-- Try it --
Please reproduce the records below exactly, omitting any pictures they contain.
# # # # # # #
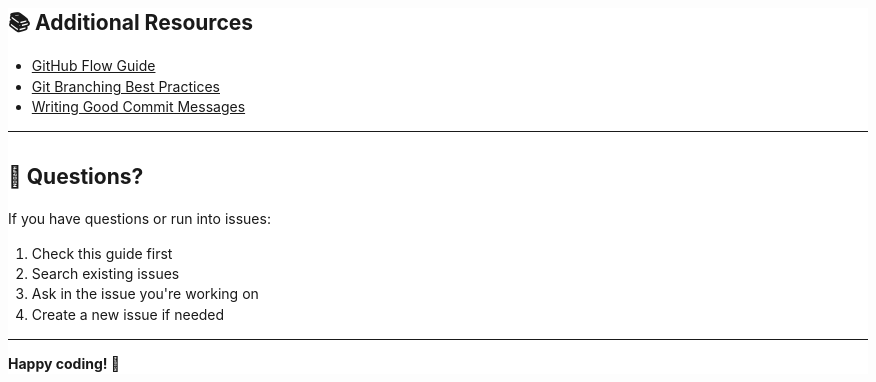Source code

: 
## 📚 Additional Resources

- [GitHub Flow Guide](https://guides.github.com/introduction/flow/)
- [Git Branching Best Practices](https://git-scm.com/book/en/v2/Git-Branching-Branching-Workflows)
- [Writing Good Commit Messages](https://chris.beams.io/posts/git-commit/)

---

## 🤝 Questions?

If you have questions or run into issues:
1. Check this guide first
2. Search existing issues
3. Ask in the issue you're working on
4. Create a new issue if needed

---

**Happy coding! 🪷**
# # # # # # #
-- Exercise solution --
Source code

: 
## 📚 Additional Resources

- [GitHub Flow Guide](https://guides.github.com/introduction/flow/)
- [Git Branching Best Practices](https://git-scm.com/book/en/v2/Git-Branching-Branching-Workflows)
- [Writing Good Commit Messages](https://chris.beams.io/posts/git-commit/)

---

## 🤝 Questions?

If you have questions or run into issues:
1. Check this guide first
2. Search existing issues
3. Ask in the issue you're working on
4. Create a new issue if needed

---

**Happy coding! 🪷**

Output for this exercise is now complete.